Search This Blog

Loading...

Sunday, April 11, 2010

Helping the Homeless

As I use a push cart to transport large amounts of art supplies from place to place in Washington DC, I am often treated oddly by strangers on street or in the bus. I will be wearing my old paint clothes and have buckets and brushes and bags of supplies. I will push my cart and say hi to folks. I am acting the same way I would if I were wearing a nice dress with a briefcase in my hand. I am being friendly and open and it is amazing how many people will not look me in the eye. They see my cart and swerve their body direction. They march quickly by and focus their eyes far into the distance. I do not exist to them. If I have far to go, I will load my over-full cart onto the bus. I watch as a few passengers move and sit several isles away. No one wants to sit beside "the crazy cart lady." I quietly laugh to myself, but I am feeling a touch of the despair and isolation, that is part of life if you are homeless.

Have you ever been homeless? Have you ever worried about where you might rest your head each night? Hopefully, you have not had to deal with this problem on such a personal level. Hopefully, your experience with homelessness consists of helping out at a local shelter or soup kitchen. But if you have been in that place in your life when there is no safe home to go to, you probably prayed there was a shelter willing to take you in.

Many years ago when I was 17 and my sister was 15, we ran away from home. We left with our mother's blessing, as our father's drunken violent outbursts were getting worse. We each packed our school bags with some clothes and walked down the street in darkness. We had no idea where we supposed to go. I had an abuse hot-line number that we called using a neighbor's phone. There was a shelter willing to take us in. We went to the shelter and spent almost two weeks at the facility.

The staff and volunteers at the shelter were so kind. They helped get a court order preventing our dad from being within 250 feet of us. When I showed signs of anemia, they had me checked at a local hospital. As an uninsured teen, I was amazed they would have me checked because I "might" have something wrong. In addition, they provided balanced meals that the staff encouraged us to help prepare. I learned more about proper nutrition during mealtimes at the shelter, than I had ever learned at home or school. At the end of the two weeks, my Mother decided to leave my Father rather than lose her daughters. It was a hard decision, but the those two weeks of us away gave her the courage to make that decision. We were so fortunate we had a shelter to go to.

Not everyone is fortunate.
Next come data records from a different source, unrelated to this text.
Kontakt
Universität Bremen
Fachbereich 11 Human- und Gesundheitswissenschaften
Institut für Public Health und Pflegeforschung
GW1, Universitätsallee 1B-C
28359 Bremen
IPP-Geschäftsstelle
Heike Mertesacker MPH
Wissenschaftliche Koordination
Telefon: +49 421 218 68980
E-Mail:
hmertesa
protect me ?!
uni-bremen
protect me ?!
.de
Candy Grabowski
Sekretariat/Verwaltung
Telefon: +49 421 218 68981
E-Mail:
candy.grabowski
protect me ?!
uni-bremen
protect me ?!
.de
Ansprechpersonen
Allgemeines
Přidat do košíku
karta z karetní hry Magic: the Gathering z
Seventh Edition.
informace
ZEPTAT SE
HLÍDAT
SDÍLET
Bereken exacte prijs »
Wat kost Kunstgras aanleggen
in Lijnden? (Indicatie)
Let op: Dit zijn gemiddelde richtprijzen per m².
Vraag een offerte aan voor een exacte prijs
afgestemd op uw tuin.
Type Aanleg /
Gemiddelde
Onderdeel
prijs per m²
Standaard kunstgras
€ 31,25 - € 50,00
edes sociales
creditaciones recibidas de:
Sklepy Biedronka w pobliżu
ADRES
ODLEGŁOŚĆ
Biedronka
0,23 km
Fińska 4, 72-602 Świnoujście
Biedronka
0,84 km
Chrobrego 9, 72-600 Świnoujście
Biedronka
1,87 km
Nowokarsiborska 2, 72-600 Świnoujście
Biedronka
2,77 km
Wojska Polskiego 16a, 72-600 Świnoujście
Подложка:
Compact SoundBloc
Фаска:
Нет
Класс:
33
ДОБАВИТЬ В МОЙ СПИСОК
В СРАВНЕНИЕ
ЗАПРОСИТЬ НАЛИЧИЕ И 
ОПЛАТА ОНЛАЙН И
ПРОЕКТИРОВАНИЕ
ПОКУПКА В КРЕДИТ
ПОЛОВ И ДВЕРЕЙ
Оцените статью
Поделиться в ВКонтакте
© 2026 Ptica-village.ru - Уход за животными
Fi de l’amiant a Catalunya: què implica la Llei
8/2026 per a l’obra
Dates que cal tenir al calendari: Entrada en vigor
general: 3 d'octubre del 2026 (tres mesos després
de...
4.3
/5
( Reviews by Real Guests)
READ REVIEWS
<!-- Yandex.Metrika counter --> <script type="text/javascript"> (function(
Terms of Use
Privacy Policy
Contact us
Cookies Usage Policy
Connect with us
In Washington DC, we had massive over-crowding in our shelters during the winter season and funding is scarce. What can you do to help out? You can encourage the city administration to fund and support housing and shelter initiatives in DC. You can volunteer and get to know our local homeless brothers and sisters. Or You can buy Street Sense magazine each time you pass by a vender.

Another way you can help is to donate to the St. Paul's Lutheran Church Rummage Sale to be held on May 1st, 2010. All proceeds will go to support the in-house homeless shelter and other homeless charities in DC. The Church will accept any sellable items during set hours the week prior to the sale. Full information about the event is posted below. I am sure you can find items you no longer need that can be sold to provide shelter for people who have nothing at all. I myself, I'm trying for a 50% reduction of the "stuff" I own. I may live in a smallish apartment but I am sure I can part with quite a bit of things if it means someone else will get to eat. I hope all of you can do the same. I look forward to seeing you at the sale.

Community Rummage Sale

Sale to be held at

St. Paul’s Lutheran Church


proceeds will help fund the

St. Paul’s homeless shelter

and

other local homeless charities

May 1st at 8:00am to 1:00pm


Please Drop off Donations at

St. Paul’s Lutheran Church

4900 Connecticut Ave. NW Washington, DC 20008


Small item drop off Sun-Thur: Books, Clothes, Knickknacks, Toys, Small appliances, Etc.

(Please Drop off Large items on Friday the 30th)

Drop off available Sunday the 25th 12:00-3:00pm

Mon. 26th,Tue. 27th and Wed. 28th 3:00- 6:00pm

Thursday 29th & Friday 30th 3:00pm-7:00pm


Tax receipt is available at time of Donation.

Questions? Regina Holliday at reggieart123@yahoo.com




1 comment:

  1. Thank you for sharing your story and for this reflection on the isolation that many homeless people experience in addition to physical deprivation.